## Goal of the exercise
Below this line is a set of entries; quote exactly the lines from the line that contains "About HawksCode" to the line that contains "420 Singles reviews", both lines included.
(Beginning of Supplied material)
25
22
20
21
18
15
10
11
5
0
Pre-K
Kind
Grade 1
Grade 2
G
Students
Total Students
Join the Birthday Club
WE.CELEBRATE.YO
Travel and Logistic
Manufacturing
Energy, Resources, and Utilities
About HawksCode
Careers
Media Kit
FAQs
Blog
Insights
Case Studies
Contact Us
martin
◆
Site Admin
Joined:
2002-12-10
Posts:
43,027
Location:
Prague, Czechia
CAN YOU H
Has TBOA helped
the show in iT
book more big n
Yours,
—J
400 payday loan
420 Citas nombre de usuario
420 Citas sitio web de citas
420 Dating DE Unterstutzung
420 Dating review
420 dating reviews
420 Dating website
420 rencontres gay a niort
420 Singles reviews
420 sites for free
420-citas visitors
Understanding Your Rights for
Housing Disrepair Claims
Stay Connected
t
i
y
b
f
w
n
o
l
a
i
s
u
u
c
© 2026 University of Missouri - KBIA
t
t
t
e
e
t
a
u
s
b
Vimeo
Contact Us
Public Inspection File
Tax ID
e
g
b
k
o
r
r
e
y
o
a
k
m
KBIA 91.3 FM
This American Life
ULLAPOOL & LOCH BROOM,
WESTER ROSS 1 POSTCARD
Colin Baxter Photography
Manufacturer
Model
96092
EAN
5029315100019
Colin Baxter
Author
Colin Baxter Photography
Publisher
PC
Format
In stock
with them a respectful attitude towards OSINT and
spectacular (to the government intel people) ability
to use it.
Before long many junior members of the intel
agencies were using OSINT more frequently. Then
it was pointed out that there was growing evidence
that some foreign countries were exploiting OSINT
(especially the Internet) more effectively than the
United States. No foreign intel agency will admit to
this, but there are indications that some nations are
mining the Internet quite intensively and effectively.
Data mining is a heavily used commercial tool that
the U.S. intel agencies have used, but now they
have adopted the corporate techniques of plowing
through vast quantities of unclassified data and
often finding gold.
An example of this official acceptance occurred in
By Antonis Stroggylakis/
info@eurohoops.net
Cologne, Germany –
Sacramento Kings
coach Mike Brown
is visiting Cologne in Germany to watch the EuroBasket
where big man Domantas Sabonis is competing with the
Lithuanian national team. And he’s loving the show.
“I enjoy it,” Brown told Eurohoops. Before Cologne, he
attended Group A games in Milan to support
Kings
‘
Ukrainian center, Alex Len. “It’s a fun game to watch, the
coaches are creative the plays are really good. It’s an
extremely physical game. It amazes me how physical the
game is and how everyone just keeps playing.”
(End of Supplied material)
## Response
About HawksCode
Careers
Media Kit
FAQs
Blog
Insights
Case Studies
Contact Us
martin
◆
Site Admin
Joined:
2002-12-10
Posts:
43,027
Location:
Prague, Czechia
CAN YOU H
Has TBOA helped
the show in iT
book more big n
Yours,
—J
400 payday loan
420 Citas nombre de usuario
420 Citas sitio web de citas
420 Dating DE Unterstutzung
420 Dating review
420 dating reviews
420 Dating website
420 rencontres gay a niort
420 Singles reviews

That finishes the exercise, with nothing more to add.